Transcript
Of course, the obvious question is what's the use cases, how are we gonna use streaming, what sectors can benefit from streaming. And really, when you think about it, it's really more a question of what sectors, what businesses do not need streaming, do not need to act on real time data. And the real answer is probably very few.
Streaming Analytics Use Case: Brick and Mortar Retail
Just a few examples here, and it's not an exhaustive list, but for instance, say retail, brick and mortar retail. They have to compete with online, and the way to compete with online is to engage customers in the moment, whether in the neighborhood with location based marketing or when they walk into the store and are picked up by beacons. At that point, you have the customer while he or she can react and take action. You can engage them and get them involved and get them to make a purchasing decision.

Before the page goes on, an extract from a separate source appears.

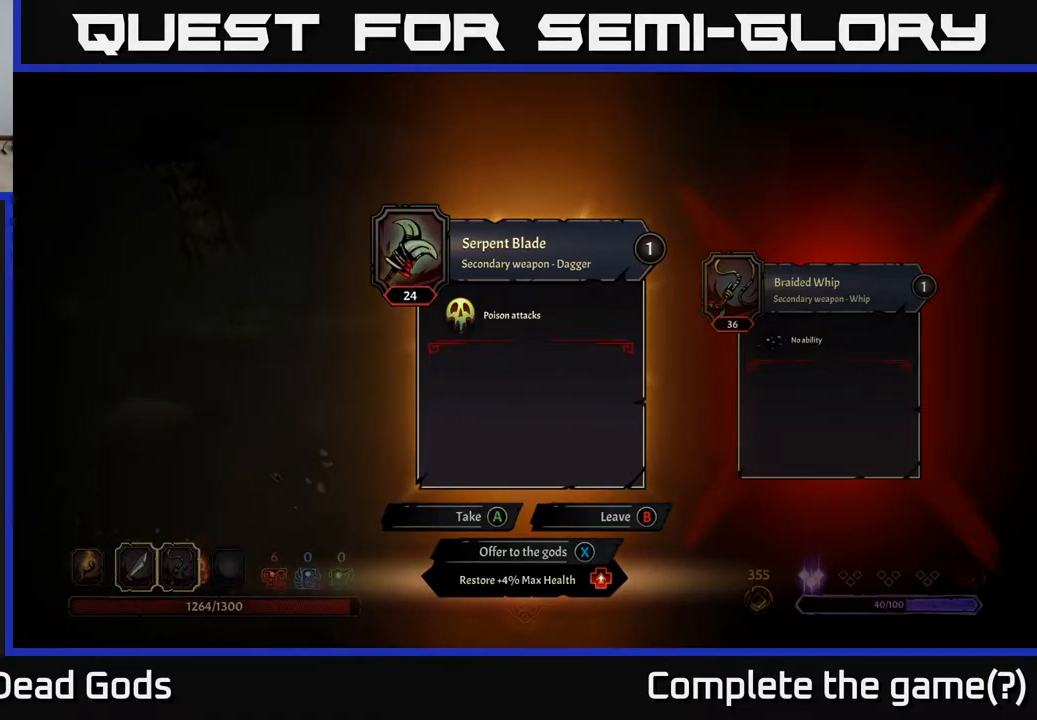
{"buttons": [], "left_stick": "center", "right_stick": "center", "events": []}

Streaming Analytics Use Case: Manufacturing
Manufacturing is another use case, and again, this is actually not a--this is actually a fairly--it's not a new use case. We're monitoring the operation of machinery. We've done that for years, but typically, over relatively slow serial networks, we might monitor them, take readings maybe every few seconds.
Well, now, of course, we have machines that are so heavily instrumented that we have basically a huge amount of data coming in split second time, and the idea in manufacturing is that the one thing you really want to avoid is unplanned down time. And the idea is that if you basically can monitor all this data in real time as it's happening and perform these, basically these analytics, you can start to basically nip symptoms in the bud. You can catch some--when machines start to go off spec, and then you can plan around for maintaining them and plan around it before things break.
Streaming Analytics Use Case: The Connected Car
Another use case is the connected car. Now, of course, for a number of years, cars have become very data oriented. What's different today is that they're becoming connected as they're sharing data through wireless networks. And of course, we talked about self driving cars. They have to be connected. You have to be connected so that you can--so that a car can react in real time to basically, when there's all of a sudden a car in front of them that makes a sudden stop or when the light turns red, it's all about being connected, it's all about processing data in the moment.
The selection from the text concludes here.